"The bluejackets crowded to the rail"


And now Jip, Dab-Dab, Gub-Gub, Too-Too and the rest of them gathered around John Dolittle and wanted to hear all about his adventures. And it was tea time before he had done telling them. So the Doctor asked Zuzana and her husband to take tea with him before they went ashore.

This they were glad to do. And the Doctor made the tea himself and it was very excellent. Over the tea Zuzana and her husband (whose name was Begwe) were conversing about the Kingdom of Fantippo.

"I don't think we ought to go back there," said Begwe. "I don't mind being a soldier in the Fantippo army, but suppose some other slaver comes along. Maybe the king would sell me again. Did you send that letter to our cousin?"

"Yes," said Zuzana. "But I don't think he ever got it. Because no answer came."

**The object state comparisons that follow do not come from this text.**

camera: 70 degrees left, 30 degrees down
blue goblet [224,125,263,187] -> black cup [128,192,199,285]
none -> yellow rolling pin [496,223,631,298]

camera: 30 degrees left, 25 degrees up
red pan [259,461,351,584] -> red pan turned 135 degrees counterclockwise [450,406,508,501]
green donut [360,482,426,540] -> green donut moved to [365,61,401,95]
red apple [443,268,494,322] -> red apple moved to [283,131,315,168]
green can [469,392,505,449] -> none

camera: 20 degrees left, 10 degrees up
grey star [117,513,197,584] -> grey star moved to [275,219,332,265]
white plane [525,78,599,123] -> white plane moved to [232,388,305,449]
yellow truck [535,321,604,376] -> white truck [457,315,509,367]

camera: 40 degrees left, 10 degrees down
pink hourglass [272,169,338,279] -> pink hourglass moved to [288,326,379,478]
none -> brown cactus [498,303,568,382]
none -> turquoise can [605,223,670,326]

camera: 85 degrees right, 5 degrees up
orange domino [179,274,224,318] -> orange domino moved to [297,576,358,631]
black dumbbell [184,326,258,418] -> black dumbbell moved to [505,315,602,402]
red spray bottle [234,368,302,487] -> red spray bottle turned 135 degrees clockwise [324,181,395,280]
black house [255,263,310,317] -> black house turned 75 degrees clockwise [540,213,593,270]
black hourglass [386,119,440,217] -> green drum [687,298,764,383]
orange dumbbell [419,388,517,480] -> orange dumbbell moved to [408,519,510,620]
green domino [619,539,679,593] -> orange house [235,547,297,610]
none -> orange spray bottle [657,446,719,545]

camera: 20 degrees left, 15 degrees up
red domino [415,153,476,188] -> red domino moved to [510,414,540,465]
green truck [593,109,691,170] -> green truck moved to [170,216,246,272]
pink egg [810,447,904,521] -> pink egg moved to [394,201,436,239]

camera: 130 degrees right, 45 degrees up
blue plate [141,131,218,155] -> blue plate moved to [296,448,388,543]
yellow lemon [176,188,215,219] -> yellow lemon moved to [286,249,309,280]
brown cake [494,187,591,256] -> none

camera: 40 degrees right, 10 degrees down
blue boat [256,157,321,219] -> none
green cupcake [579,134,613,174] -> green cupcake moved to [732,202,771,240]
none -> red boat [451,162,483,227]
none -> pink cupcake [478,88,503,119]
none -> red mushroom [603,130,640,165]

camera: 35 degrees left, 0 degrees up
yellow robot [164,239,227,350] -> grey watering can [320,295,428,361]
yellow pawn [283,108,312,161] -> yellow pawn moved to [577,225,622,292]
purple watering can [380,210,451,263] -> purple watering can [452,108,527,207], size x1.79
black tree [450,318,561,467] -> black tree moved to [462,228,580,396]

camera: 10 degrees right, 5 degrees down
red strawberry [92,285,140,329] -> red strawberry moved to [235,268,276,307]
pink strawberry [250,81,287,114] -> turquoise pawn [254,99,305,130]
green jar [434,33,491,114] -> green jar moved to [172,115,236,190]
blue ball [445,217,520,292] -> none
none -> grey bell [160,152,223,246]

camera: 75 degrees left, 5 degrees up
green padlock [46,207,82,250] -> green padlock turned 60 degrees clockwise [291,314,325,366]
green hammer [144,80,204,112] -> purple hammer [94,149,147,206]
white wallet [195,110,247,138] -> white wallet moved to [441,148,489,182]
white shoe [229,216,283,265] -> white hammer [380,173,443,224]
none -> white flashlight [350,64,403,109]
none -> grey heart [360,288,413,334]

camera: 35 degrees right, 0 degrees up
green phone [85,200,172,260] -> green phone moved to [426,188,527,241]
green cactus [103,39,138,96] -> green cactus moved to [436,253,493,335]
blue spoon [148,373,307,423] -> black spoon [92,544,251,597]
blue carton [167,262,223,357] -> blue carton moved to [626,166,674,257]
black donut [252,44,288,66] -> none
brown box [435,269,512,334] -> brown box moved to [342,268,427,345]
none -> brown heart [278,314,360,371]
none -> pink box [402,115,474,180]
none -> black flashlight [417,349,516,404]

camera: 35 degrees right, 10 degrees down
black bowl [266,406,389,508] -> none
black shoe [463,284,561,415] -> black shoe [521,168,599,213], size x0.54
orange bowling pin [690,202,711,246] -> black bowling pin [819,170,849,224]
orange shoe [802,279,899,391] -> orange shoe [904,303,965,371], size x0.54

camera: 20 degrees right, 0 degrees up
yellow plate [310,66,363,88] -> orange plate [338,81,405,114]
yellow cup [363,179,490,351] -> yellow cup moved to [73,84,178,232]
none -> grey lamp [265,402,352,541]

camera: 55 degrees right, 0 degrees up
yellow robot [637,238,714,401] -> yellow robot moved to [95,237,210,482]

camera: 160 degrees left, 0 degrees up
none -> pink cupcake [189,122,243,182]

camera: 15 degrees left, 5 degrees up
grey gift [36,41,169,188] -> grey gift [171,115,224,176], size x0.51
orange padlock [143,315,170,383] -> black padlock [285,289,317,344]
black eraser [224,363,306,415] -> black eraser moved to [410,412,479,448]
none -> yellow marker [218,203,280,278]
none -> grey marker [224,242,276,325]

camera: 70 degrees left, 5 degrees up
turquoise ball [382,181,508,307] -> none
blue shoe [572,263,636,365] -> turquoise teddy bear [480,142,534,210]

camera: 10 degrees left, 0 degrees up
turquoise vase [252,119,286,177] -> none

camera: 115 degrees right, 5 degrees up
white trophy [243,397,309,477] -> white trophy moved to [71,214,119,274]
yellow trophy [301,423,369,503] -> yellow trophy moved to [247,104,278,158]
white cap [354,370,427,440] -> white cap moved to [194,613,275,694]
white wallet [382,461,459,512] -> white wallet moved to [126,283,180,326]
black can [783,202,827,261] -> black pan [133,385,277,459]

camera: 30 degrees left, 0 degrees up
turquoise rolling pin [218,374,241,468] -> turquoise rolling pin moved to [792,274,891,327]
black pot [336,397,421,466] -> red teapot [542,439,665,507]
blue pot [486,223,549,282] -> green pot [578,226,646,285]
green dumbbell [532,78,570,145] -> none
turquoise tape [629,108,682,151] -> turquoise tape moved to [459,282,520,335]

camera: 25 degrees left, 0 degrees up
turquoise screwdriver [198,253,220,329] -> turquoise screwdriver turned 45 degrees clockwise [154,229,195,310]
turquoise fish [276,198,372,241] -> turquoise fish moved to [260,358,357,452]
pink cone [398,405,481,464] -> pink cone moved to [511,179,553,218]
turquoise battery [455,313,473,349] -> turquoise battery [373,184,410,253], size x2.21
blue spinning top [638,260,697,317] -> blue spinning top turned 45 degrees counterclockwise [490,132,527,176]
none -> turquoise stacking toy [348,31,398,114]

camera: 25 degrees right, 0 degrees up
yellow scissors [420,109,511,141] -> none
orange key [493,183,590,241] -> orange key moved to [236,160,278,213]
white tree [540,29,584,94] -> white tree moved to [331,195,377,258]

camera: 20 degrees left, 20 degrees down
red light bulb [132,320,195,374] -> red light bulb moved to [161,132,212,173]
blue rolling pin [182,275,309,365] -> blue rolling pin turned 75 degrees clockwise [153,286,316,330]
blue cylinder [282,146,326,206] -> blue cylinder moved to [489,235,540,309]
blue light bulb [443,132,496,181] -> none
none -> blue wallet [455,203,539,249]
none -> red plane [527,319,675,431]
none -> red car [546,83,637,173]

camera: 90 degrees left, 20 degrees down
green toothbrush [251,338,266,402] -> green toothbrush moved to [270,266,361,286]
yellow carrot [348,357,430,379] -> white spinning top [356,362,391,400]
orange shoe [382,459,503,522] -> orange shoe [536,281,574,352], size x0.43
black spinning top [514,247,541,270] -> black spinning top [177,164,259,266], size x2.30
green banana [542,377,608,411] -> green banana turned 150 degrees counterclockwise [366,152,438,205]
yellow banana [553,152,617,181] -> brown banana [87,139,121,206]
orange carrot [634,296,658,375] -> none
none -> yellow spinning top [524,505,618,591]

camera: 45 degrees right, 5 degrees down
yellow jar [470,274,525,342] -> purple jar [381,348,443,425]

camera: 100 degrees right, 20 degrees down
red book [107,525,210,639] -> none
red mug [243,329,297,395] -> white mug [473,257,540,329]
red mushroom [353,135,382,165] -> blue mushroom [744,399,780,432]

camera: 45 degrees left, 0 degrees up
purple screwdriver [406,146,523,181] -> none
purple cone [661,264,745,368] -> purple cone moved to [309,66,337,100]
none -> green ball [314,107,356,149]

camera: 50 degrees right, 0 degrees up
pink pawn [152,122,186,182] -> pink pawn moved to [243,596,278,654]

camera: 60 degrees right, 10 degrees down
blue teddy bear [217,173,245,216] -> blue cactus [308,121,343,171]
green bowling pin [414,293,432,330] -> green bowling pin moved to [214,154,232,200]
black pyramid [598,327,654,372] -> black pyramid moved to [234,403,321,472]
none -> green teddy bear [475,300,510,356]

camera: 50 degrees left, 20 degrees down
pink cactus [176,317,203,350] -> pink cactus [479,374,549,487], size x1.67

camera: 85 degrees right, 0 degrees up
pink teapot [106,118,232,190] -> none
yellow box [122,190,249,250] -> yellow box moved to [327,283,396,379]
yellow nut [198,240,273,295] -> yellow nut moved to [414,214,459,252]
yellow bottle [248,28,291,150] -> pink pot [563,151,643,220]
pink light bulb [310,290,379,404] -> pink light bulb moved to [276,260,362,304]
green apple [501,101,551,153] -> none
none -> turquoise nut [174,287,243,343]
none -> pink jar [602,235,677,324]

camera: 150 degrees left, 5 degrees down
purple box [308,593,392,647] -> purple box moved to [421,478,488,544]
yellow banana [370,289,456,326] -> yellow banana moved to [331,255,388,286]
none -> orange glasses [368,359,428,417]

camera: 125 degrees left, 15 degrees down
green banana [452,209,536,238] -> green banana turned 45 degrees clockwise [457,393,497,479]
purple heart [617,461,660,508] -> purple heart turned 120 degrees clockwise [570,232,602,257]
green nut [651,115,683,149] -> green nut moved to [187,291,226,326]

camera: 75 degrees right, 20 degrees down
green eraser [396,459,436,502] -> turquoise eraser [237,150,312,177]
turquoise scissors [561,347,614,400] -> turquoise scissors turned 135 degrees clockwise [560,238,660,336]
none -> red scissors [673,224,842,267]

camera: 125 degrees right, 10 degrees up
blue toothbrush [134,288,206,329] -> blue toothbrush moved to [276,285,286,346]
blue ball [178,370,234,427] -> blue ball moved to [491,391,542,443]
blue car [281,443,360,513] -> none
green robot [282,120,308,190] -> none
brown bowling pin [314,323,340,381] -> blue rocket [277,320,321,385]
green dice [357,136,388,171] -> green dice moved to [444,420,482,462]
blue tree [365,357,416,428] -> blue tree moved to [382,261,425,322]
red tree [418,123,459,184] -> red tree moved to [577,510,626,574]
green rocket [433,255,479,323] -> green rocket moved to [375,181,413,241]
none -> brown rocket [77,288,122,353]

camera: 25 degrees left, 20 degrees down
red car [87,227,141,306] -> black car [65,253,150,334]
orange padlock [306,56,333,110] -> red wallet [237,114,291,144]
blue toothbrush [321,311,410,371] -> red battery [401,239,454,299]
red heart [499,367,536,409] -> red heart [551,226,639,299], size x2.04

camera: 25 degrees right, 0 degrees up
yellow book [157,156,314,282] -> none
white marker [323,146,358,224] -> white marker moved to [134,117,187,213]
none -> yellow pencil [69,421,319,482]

The Doctor asked Zuzana how she had sent the letter. And then she explained to him that when Bones had offered a big price for Begwe and the king had been tempted to sell him she had told the king she would get twelve oxen and thirty goats from a rich cousin in their own country if he would only wait till she had written to him. Now, the King of Fantippo was very fond of oxen and goats—cattle being considered as good as money in his land. And he promised Zuzana that if she got the twelve oxen and thirty goats in two days' time her husband should be a free man, instead of being sold to the slavers.

So Zuzana had hurried to a professional letter writer (the common people of those tribes couldn't write for themselves, you see) and had a letter written, begging their cousin to send the goats and oxen to the king without delay. Then she had taken the letter to the Fantippo post office and sent it off.

But the two days went by and no answer came—and no cattle. Then poor Begwe had been sold to Bones's men.